Author: Brittany Hartman, DO Emergency Medicine Resident, PGY II
Fellow: Richard Chen, MD, Medical Toxicology / Emergency Medicine Attending
Faculty: David Goldberger, MD, Medical Toxicology / Emergency Medicine Attending

The Case

A 22-year-old pre-operative male-to-female transgender patient with a history of PTSD and depression presents to a Midwest ED following a suicide attempt. The patient states she had ingested one ground-up “pong-pong” seed approximately 7 hours prior to arrival, and states she purchased this seed online. She is now complaining of chest pain and “feeling weird.”

Vitals: HR 53, RR 15, BP 127/76, T 36.8C, SpO2 99% on RA
Physical exam shows GCS 15. Pupils are 3mm and reactive bilaterally; mucous membranes are moist. Cardiac exam reveals no murmurs but is notable for bradycardia. Respiratory and abdominal exam are within normal limits. Skin was warm and dry. Neurologic exam is also unremarkable with no sensory deficits, no clonus, no rigidity, and normal reflexes throughout.
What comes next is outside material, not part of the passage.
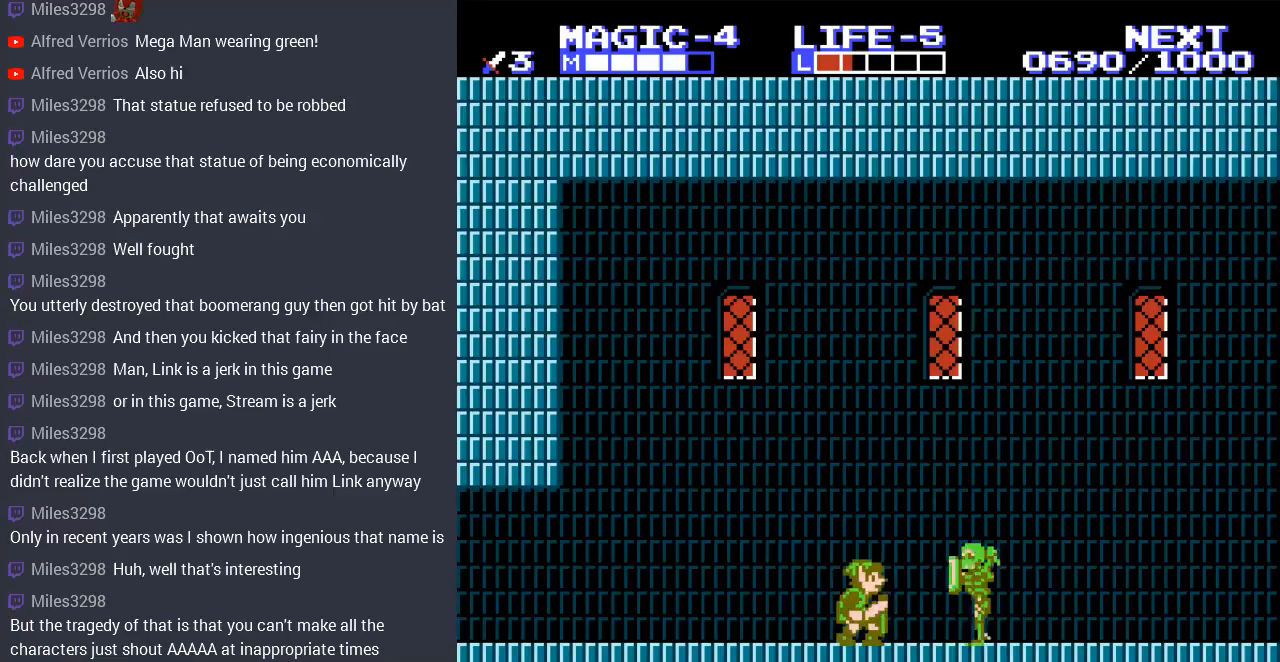
{"buttons": ["DPAD_RIGHT"], "events": [[33, "B", "up"], [100, "DPAD_DOWN", "up"], [100, "DPAD_LEFT", "down"], [367, "DPAD_LEFT", "up"], [367, "DPAD_UP", "down"], [400, "DPAD_RIGHT", "down"], [400, "DPAD_UP", "up"]]}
Given your concern for “pong-pong” ingestion, you reach out to your local poison control center to speak to a toxicologist. They inform you that a “pong-pong” seed is a type of cardiac glycoside and advise you on what to look for and how to begin treatment for this toxic ingestion.

Learning Point 1

“Pong-Pong” or Cerbera odollam is a cardiotoxic plant of the Apocynaceae family, most commonly found in South India, Madagascar, Southeast Asia and Australia. It has been used as an ornamental tree in many non-endemic areas, including Hawaii, as the bright green fruits turn bright red at maturity, proving it to be a colorful, ornamental hedge plant. The flower produced by the tree before the fruiting body is said to have a pleasant odor, and thus it lends itself well to a decorative addition to a garden or greenhouse. It is easily obtained as seeds on Ebay and the dried seeds can be sold as home décor.

This beautiful plant, however, houses an incredibly toxic kernel at the core of the fruiting body. The kernel contains a cardioactive glycoside called cerberin. Although all parts of the plant are toxic, the fruiting kernel itself is the most toxic, causing cardiotoxicity with as little as half a seed. The kernel, as well as other parts of the tree are responsible for approximately 50% of the plant poisoning cases and up to 10% of the total poisoning cases in Kerala, India, where it is commonly used for both homicide and suicide.

Toxicokinetics of Cardioactive Steroids

Although a common toxin in much of Southeast Asia and India, the toxicokinetics of Cerberin are not well studied. They are thought to be similar to digoxin, a common cardioactive glycoside used in treatment of heart failure and atrial fibrillation. Digoxin is generally rapidly distributed from the blood to peripheral tissues, with a peak serum concentration of oral digoxin at approximately 1-2 hours after administration. Digoxin has a large volume of distribution, tending to distribute to skeletal muscle and has a low protein binding in the serum. 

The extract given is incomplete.